The Nineteen Eighty Four theme of the two minutes Hate period each day had been written about by Orwell in 1939: “It was a voice that sounded as if it could go on for about a fortnight without stopping. It’s a ghastly thing, really, to have a sort of human barrel-organ shooting propaganda at you by the hour. The same thing over and over again. Hate, hate, hate. Let’s all get together and have a good hate. Over and over. It gives you the feeling that something has got inside your skull and is hammering down on your brain” (Coming Up for Air).
It is surprising that Orwell should get so near the truth in Nineteen Eighty Four by having Winston Smith read in The Brotherhood’s forbidden book: “But no advance in wealth, no softening of manners, no reform or revolution has ever brought human equality a millimetre nearer. From the point of the Low, no historic change has ever meant much more than a change in the name of their masters”, without drawing the conclusion that a socialist movement without leaders would solve the contradictions of power.
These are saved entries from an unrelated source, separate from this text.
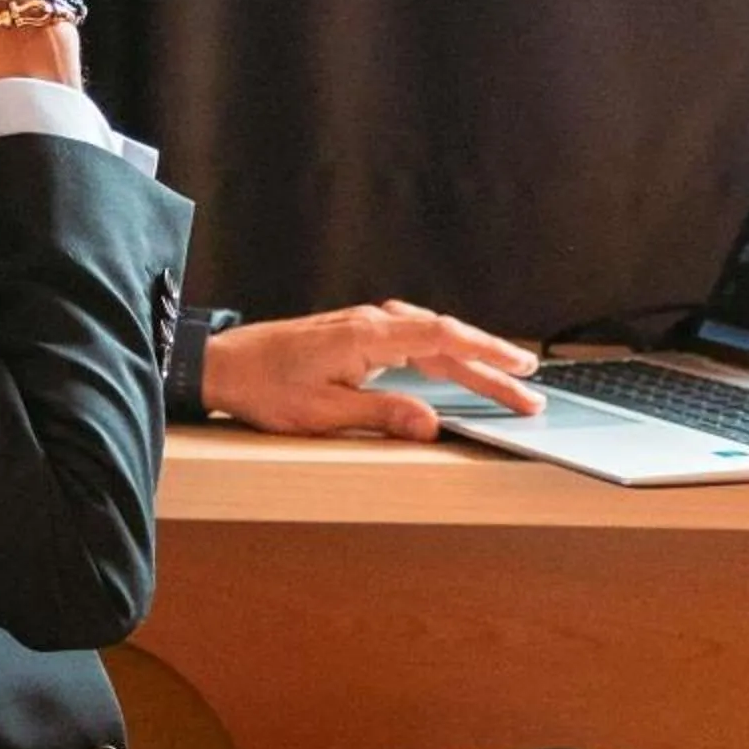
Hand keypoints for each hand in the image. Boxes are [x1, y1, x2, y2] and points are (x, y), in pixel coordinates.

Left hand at [200, 302, 545, 439]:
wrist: (220, 365)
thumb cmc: (263, 388)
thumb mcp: (323, 413)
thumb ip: (381, 416)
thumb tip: (432, 425)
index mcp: (366, 336)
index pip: (443, 338)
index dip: (487, 354)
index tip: (521, 371)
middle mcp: (368, 323)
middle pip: (444, 340)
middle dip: (489, 367)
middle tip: (527, 395)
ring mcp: (361, 324)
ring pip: (429, 336)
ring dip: (467, 358)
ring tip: (502, 379)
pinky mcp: (352, 333)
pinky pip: (409, 337)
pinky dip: (438, 351)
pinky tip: (449, 363)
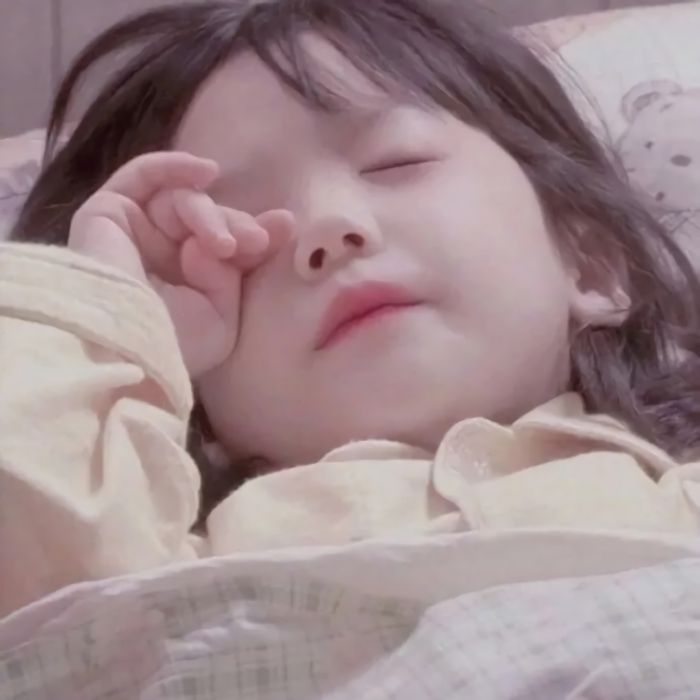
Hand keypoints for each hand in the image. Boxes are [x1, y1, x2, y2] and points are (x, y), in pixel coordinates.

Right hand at [69, 151, 291, 377]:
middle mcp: (160, 257)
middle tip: (256, 241)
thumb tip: (240, 239)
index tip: (284, 227)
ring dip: (210, 215)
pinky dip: (174, 166)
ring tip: (223, 244)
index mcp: (186, 285)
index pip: (226, 246)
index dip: (255, 233)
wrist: (129, 344)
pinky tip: (206, 172)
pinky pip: (142, 177)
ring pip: (181, 202)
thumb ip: (235, 275)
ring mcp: (135, 234)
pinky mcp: (106, 214)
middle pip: (207, 220)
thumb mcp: (222, 318)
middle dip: (236, 225)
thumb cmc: (176, 343)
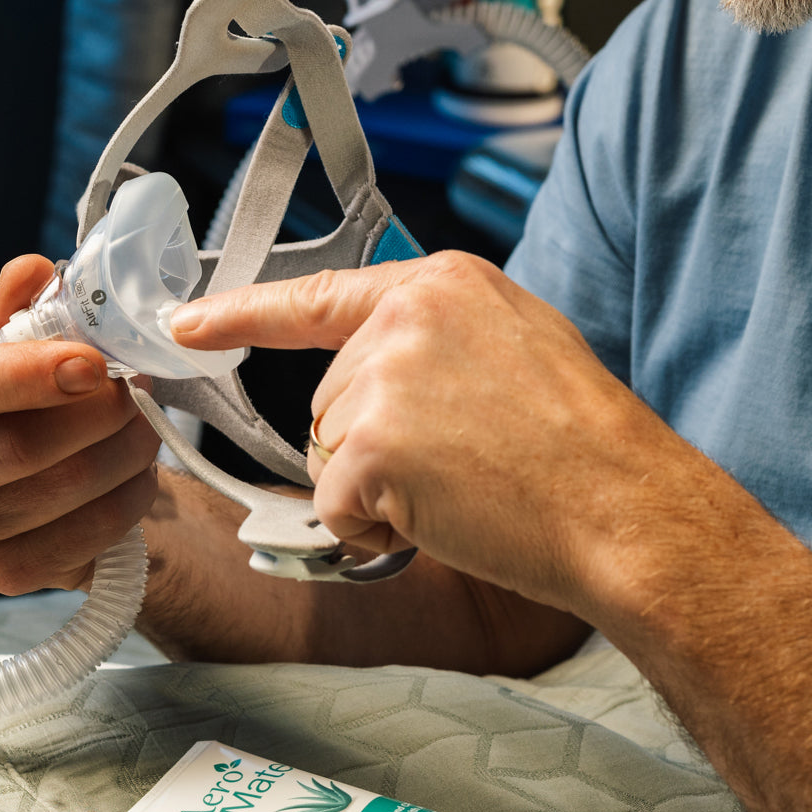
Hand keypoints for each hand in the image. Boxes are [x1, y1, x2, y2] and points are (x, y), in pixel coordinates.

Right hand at [0, 255, 160, 593]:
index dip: (31, 374)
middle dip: (98, 414)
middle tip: (138, 387)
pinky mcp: (3, 575)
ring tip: (145, 422)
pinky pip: (86, 537)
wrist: (25, 478)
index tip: (93, 363)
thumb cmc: (6, 397)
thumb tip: (31, 273)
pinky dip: (128, 499)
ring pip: (63, 492)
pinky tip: (138, 473)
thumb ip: (9, 306)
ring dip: (125, 452)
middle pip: (19, 449)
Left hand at [169, 251, 716, 616]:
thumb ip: (439, 341)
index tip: (188, 323)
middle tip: (459, 464)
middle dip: (371, 444)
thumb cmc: (583, 445)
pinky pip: (335, 504)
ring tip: (461, 489)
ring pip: (328, 452)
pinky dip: (373, 529)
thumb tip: (383, 371)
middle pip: (329, 399)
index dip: (244, 315)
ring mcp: (385, 378)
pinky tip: (439, 520)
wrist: (624, 507)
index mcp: (440, 283)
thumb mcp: (517, 346)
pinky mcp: (372, 445)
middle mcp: (404, 317)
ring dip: (376, 488)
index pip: (317, 296)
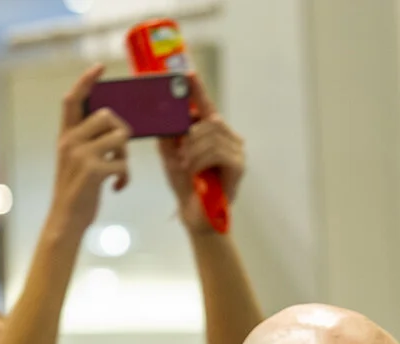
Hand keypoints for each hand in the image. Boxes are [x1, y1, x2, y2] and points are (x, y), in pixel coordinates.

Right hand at [47, 64, 130, 235]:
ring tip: (118, 171)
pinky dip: (125, 177)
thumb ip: (88, 142)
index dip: (86, 80)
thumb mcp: (76, 162)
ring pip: (120, 137)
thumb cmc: (78, 192)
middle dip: (121, 131)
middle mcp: (70, 141)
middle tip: (119, 152)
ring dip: (126, 155)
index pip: (73, 99)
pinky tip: (117, 188)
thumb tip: (116, 126)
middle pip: (108, 116)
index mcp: (65, 137)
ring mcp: (80, 155)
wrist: (66, 221)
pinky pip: (123, 163)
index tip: (100, 67)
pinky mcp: (92, 171)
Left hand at [159, 73, 243, 233]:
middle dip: (190, 134)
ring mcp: (237, 151)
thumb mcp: (170, 155)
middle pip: (210, 119)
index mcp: (213, 134)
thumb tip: (161, 110)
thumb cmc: (185, 185)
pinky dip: (200, 160)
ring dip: (192, 150)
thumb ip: (168, 134)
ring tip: (186, 166)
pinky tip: (194, 171)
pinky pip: (216, 150)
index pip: (206, 106)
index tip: (187, 73)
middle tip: (180, 152)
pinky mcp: (238, 165)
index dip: (198, 89)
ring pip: (211, 134)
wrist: (194, 215)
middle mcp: (228, 138)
The importance of George Orwell as a writer lies in his questioning of institutions, power structures and political statements. The state, law, religion, charity, public schools, political parties and the media all came under his scrutiny. The morals behind individual beliefs were questioned in essays such as Raffles and Miss Blandish:
“People worship power in the form in which they are able to understand it. A twelve-year-old boy worships Jack Dempsey. An adolescent in a Glasgow slum worships Al Capone. An aspiring pupil at a business college worships Lord Nuffield. A New Statesman reader worships Stalin. There is a difference in intellectual maturity, but none in moral outlook” (1944).
Despite Orwell’s influence political journalism is as corrupt as ever. However, if we, individually, question what we read and try to be honest and objective in what we write then it is a start. Above all it is important that our socialism is not compromised and that we do not put our trust in leaders but our confidence in the power of the working class.